Masahiro Tanaka's contract with the Yankees would end after the 2020 season and while he was pursued by the Yankees and other teams in the MLB- now 32 years old- he instead opted to return to Japan to again pitch for the Tohoko Rakuten Golden Eagles. In early 2021, he signed a 2-year contract worth an annual value of 900 million yen: an all-time high for a player in the NPB.


The Stats of Masahiro Tanaka:

Combined over his first 7 years in Japan (2007-2013), Masahiro Tanaka pitched in 176 games (172 starts) to a record of 99-35 (.739 WP%) and a 2.29 ERA over 1319.0 innings. During this time he pitched 53 complete games and had 18 shutouts while pitching to a 1.108 WHIP (1185 hits, 276 walks) and striking out 1244 batters.

Over his 7 years in the MLB (2014-2020), Masahiro Tanaka pitched in 174 games (173 starts) to a record of 78-46 (.629 WP%) and a 3.74 ERA over 1054.1 innings. During this time he pitched 7 complete games and had 4 shutouts while pitching to a 1.130 WHIP (983 hits, 208 walks) and striking out 991 batters. Additionally, he had a 3.91 FIP, a 114 ERA+, +17.5 bWAR, and +18.9 fWAR.

In the postseason (from 2017-2019), Tanaka was dominant with a combined 1.54 ERA over 7 games and 41.0 innings while striking out 34 and keeping hitters to a combined .149/.200/.213 triple-slash. Overall in the postseason, Tanaka's poor 2020 really crushed his numbers as he posted a 3.33 ERA over 10 games and 54.0 innings while striking out 44 as hitters hit to a .194/.255/.327 triple-slash.

Since returning to the NPB (2021-2022), Tanaka has pitched in 48 games to a 13-21 record (.382 WP%) and a 3.16 ERA over 318.2 innings. He pitched 1 complete game (a shutout) and has a 1.098 WHIP (291 hits, 59 walks) with 252 strikeouts.


Should The Yankees Sign Him?

While there were the possibilities of Masahiro Tanaka coming back to pitch in the MLB again after he signed a 2-year deal with the Golden Eagles, it is not going to happen.As part of his contract, he had a player option for the 2023 season and opted in to continue playing in Japan for at least another season. And, I don't blame him for many reasons.

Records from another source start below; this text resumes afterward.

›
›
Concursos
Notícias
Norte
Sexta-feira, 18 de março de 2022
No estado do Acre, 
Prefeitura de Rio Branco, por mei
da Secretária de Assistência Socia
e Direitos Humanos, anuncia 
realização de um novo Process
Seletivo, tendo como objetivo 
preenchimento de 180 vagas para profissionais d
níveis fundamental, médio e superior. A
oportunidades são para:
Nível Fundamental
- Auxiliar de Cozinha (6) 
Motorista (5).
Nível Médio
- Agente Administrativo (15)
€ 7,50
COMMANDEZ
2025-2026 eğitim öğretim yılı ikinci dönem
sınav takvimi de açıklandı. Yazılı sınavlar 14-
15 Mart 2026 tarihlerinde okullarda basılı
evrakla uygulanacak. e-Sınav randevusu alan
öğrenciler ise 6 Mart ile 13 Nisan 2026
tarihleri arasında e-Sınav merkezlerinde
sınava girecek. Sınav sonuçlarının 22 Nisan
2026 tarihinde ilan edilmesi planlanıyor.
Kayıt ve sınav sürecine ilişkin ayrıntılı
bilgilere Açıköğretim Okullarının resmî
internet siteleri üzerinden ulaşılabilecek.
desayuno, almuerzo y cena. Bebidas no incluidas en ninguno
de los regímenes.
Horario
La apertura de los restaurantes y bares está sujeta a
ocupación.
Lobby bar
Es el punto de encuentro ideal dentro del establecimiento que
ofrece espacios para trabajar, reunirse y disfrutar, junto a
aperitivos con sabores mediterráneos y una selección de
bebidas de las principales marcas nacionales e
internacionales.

If Masahiro Tanaka was to be a free agent again, I'm not quite sure I would really want to bring him back to the Yankees. There was an obvious statistical difference between how he pitched in Japan and the USA of which looms even larger when you consider he pitched in the USA during what are a players traditional "peak years". And, with an ERA in the low-3's in the NPB over the past 2 years that would signal an ERA to be comfortably above 4.00 if he was to return.

That isn't to consider the logistics for Tanaka himself. He already has the largest contract for any player in the NPB and has already proven to himself and others that he was a solid pitcher in the USA (and a dominant pitcher in Japan). Why travel halfway across the world again and leave his family and friends behind? He did it and he proved he could do it well. At this point, he has nothing left to prove and he is doing what is best for him. That's why he went back to Japan in the first place.

He was a great Yankee and a fan-favorite (and a personal favorite, as all Japanese players are to me), and I also wouldn't even want him to tarnish that legacy by having an unsuccessful come back as he approaches the end of his career. He just recently turned 34 and likely has a few more years in the tank, and I will hope that he can help the Golden Eagles try to return to championship form again.

He was great and I'll forever remember him being a positive note on many failed Yankees teams in the late-2010's. I look forward to the small appearances he'll hopefully make in New York in his post-playing days. He definitely makes my shortlist for favorite Yankees I have had to privilege to see play. Thank you, Masahiro.